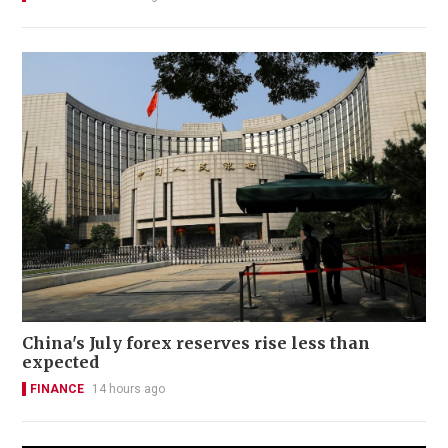
China's July forex reserves rise less than
expected
FINANCE
14 hours ago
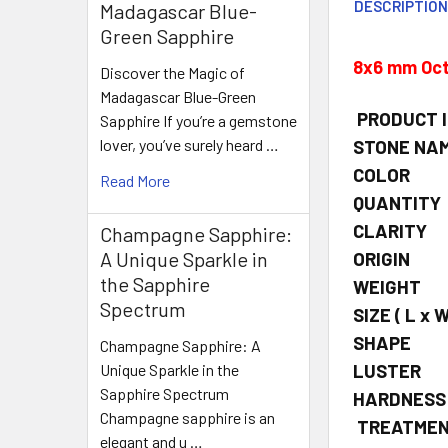
DESCRIPTIO
Madagascar Blue-
Green Sapphire
8x6 mm Oct
Discover the Magic of
Madagascar Blue-Green
PRODUCT 
Sapphire If you’re a gemstone
lover, you’ve surely heard …
STONE NA
COLOR
Read More
QUANTITY
CLARITY
Champagne Sapphire:
A Unique Sparkle in
ORIGIN
the Sapphire
WEIGHT
Spectrum
SIZE
( L x W
SHAPE
Champagne Sapphire: A
LUSTER
Unique Sparkle in the
Sapphire Spectrum
HARDNESS
Champagne sapphire is an
TREATME
elegant and u …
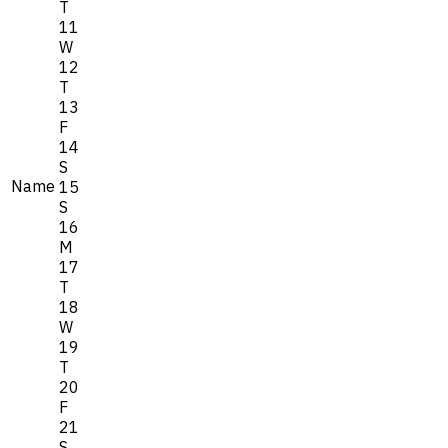
T
11
W
12
T
13
F
14
S
Name
15
S
16
M
17
T
18
W
19
T
20
F
21
S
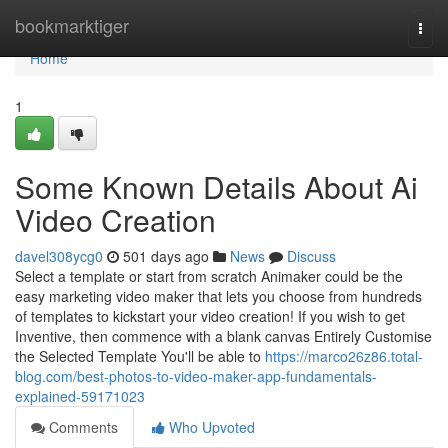
Home
bookmarktiger
Togg
navi
Home
1
Some Known Details About Ai
Video Creation
davel308ycg0
501 days ago
News
Discuss
Select a template or start from scratch Animaker could be the
easy marketing video maker that lets you choose from hundreds
of templates to kickstart your video creation! If you wish to get
Inventive, then commence with a blank canvas Entirely Customise
the Selected Template You'll be able to
https://marco26z86.total-
blog.com/best-photos-to-video-maker-app-fundamentals-
explained-59171023
Comments
Who Upvoted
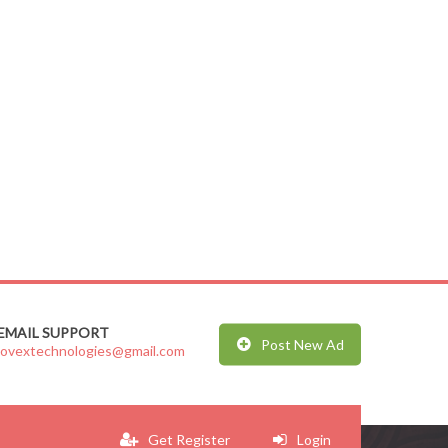
EMAIL SUPPORT
Post New Ad
jovextechnologies@gmail.com
Get Register
Login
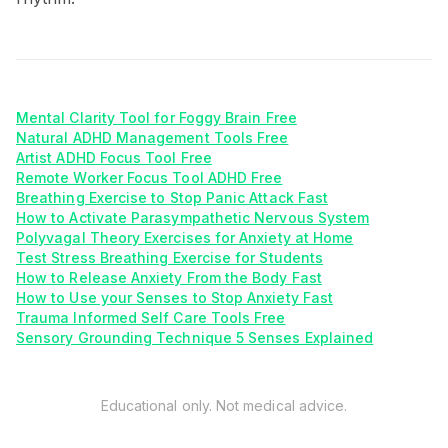
Mental Clarity Tool for Foggy Brain Free
Natural ADHD Management Tools Free
Artist ADHD Focus Tool Free
Remote Worker Focus Tool ADHD Free
Breathing Exercise to Stop Panic Attack Fast
How to Activate Parasympathetic Nervous System
Polyvagal Theory Exercises for Anxiety at Home
Test Stress Breathing Exercise for Students
How to Release Anxiety From the Body Fast
How to Use your Senses to Stop Anxiety Fast
Trauma Informed Self Care Tools Free
Sensory Grounding Technique 5 Senses Explained
Educational only. Not medical advice.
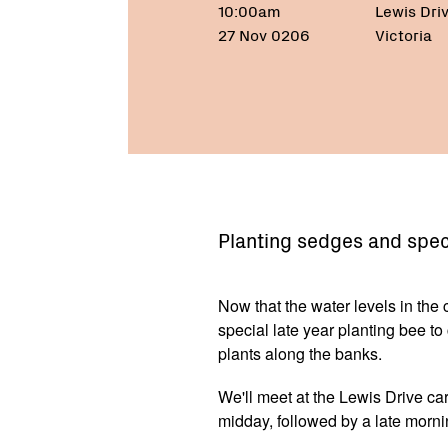
10:00am
Lewis Dri
27 Nov 0206
Victoria
Planting sedges and speci
Now that the water levels in the
special late year planting bee t
plants along the banks.
We'll meet at the Lewis Drive c
midday, followed by a late morni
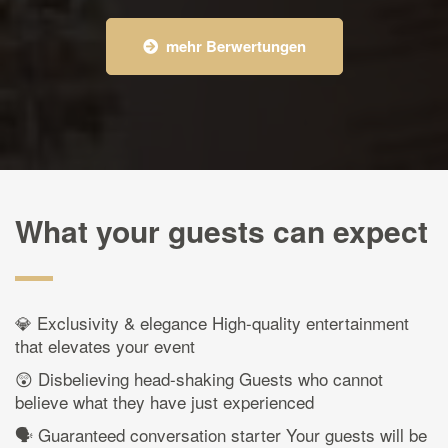
mehr Berwertungen
What your guests can expect
💎 Exclusivity & elegance High-quality entertainment
that elevates your event
😲 Disbelieving head-shaking Guests who cannot
believe what they have just experienced
🗣️ Guaranteed conversation starter Your guests will be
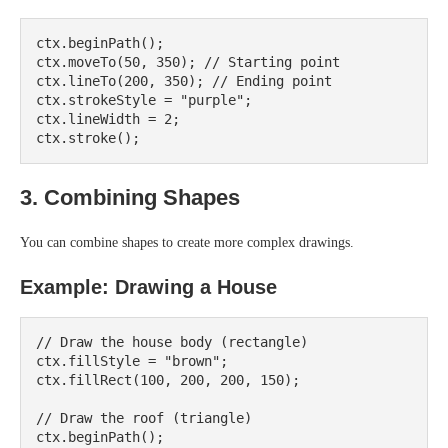
ctx.beginPath();

ctx.moveTo(50, 350); // Starting point

ctx.lineTo(200, 350); // Ending point

ctx.strokeStyle = "purple";

ctx.lineWidth = 2;

3. Combining Shapes
You can combine shapes to create more complex drawings.
Example: Drawing a House
// Draw the house body (rectangle)

ctx.fillStyle = "brown";

ctx.fillRect(100, 200, 200, 150);

// Draw the roof (triangle)

ctx.beginPath();
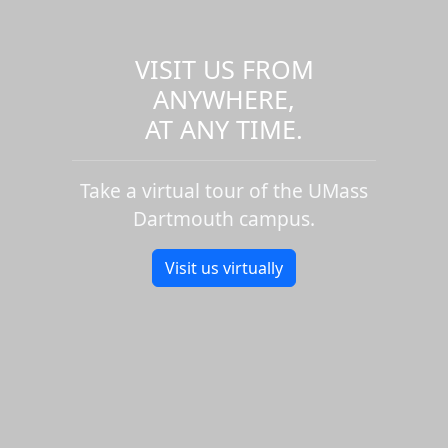
VISIT US FROM
ANYWHERE,
AT ANY TIME.
Take a virtual tour of the UMass
Dartmouth campus.
Visit us virtually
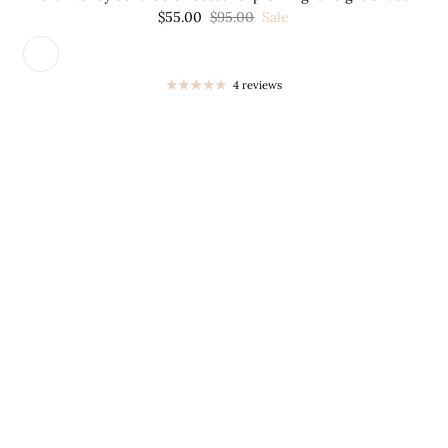

¢
$55.00
$95.00
Sale
4 reviews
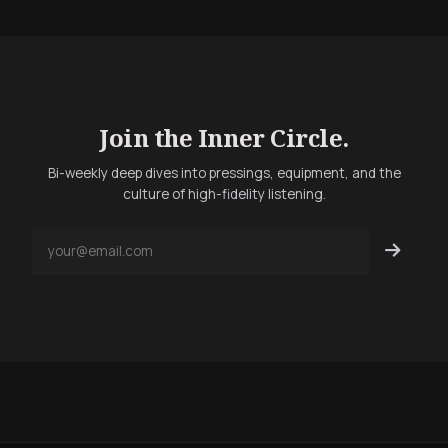
Join the Inner Circle.
Bi-weekly deep dives into pressings, equipment, and the
culture of high-fidelity listening.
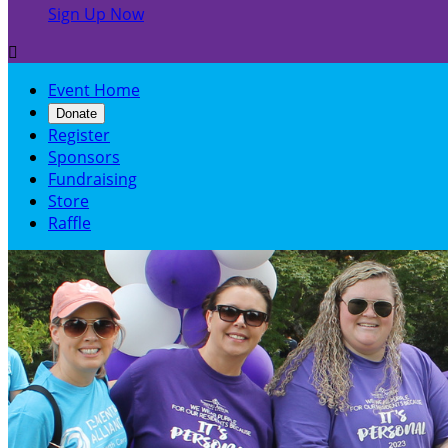
Sign Up Now

Event Home
Donate
Register
Sponsors
Fundraising
Store
Raffle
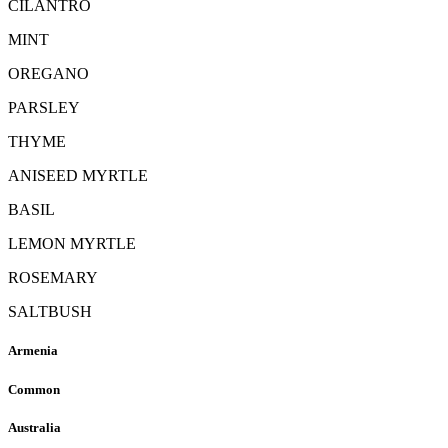
CILANTRO
MINT
OREGANO
PARSLEY
THYME
ANISEED MYRTLE
BASIL
LEMON MYRTLE
ROSEMARY
SALTBUSH
Armenia
Common
Australia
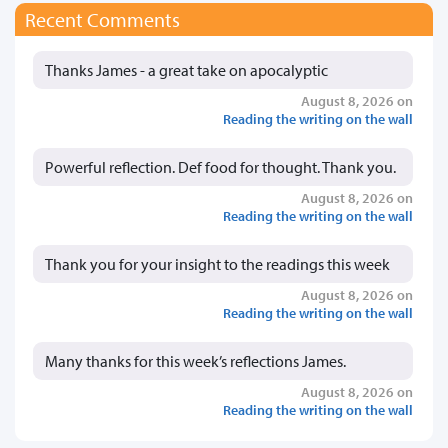
Recent Comments
Thanks James - a great take on apocalyptic
August 8, 2026 on
Reading the writing on the wall
Powerful reflection. Def food for thought. Thank you.
August 8, 2026 on
Reading the writing on the wall
Thank you for your insight to the readings this week
August 8, 2026 on
Reading the writing on the wall
Many thanks for this week’s reflections James.
August 8, 2026 on
Reading the writing on the wall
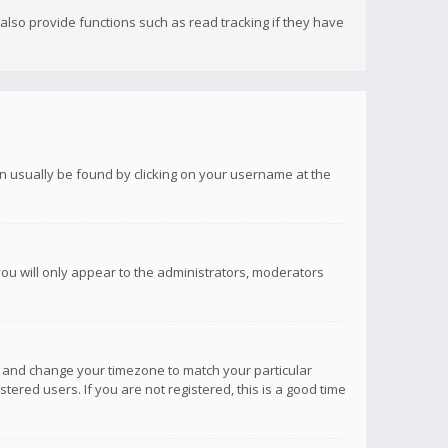
lso provide functions such as read tracking if they have
 can usually be found by clicking on your username at the
you will only appear to the administrators, moderators
anel and change your timezone to match your particular
tered users. If you are not registered, this is a good time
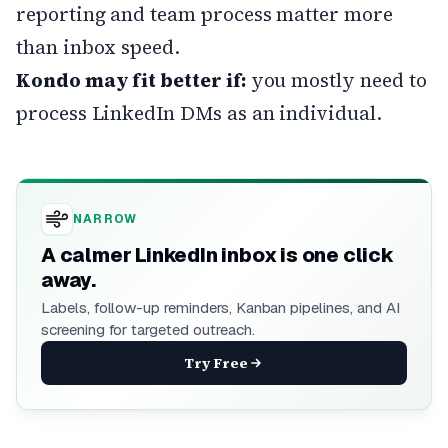
reporting and team process matter more
than inbox speed.
Kondo may fit better if:
you mostly need to
process LinkedIn DMs as an individual.
NARROW
A calmer LinkedIn inbox is one click
away.
Labels, follow-up reminders, Kanban pipelines, and AI
screening for targeted outreach.
Try Free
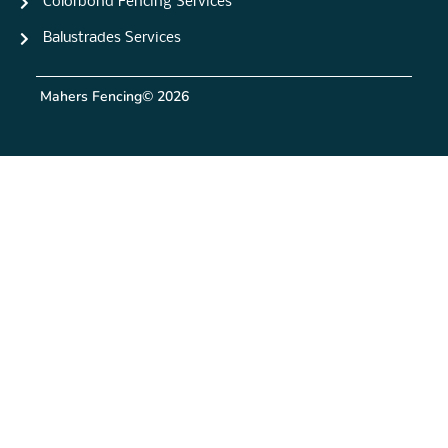
Colorbond Fencing Services
Balustrades Services
Mahers Fencing
© 2026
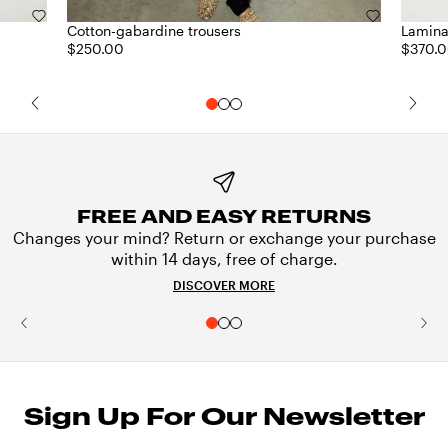
Cotton-gabardine trousers
Lamina
$250.00
$370.
FREE AND EASY RETURNS
Changes your mind? Return or exchange your purchase
within 14 days, free of charge.
DISCOVER MORE
Sign Up For Our Newsletter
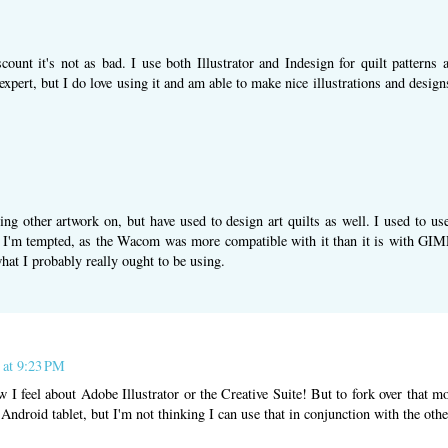
scount it's not as bad. I use both Illustrator and Indesign for quilt pattern
xpert, but I do love using it and am able to make nice illustrations and design
ing other artwork on, but have used to design art quilts as well. I used to
'm tempted, as the Wacom was more compatible with it than it is with GIMP
hat I probably really ought to be using.
 at 9:23 PM
 I feel about Adobe Illustrator or the Creative Suite! But to fork over that m
Android tablet, but I'm not thinking I can use that in conjunction with the othe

____

◆ **WORK INSTRUCTION**:
All lines that contain the word "Fencing" must be copied from the records above.

◆ **OUTPUT BELOW**:
Colorbond Fencing Services
Mahers Fencing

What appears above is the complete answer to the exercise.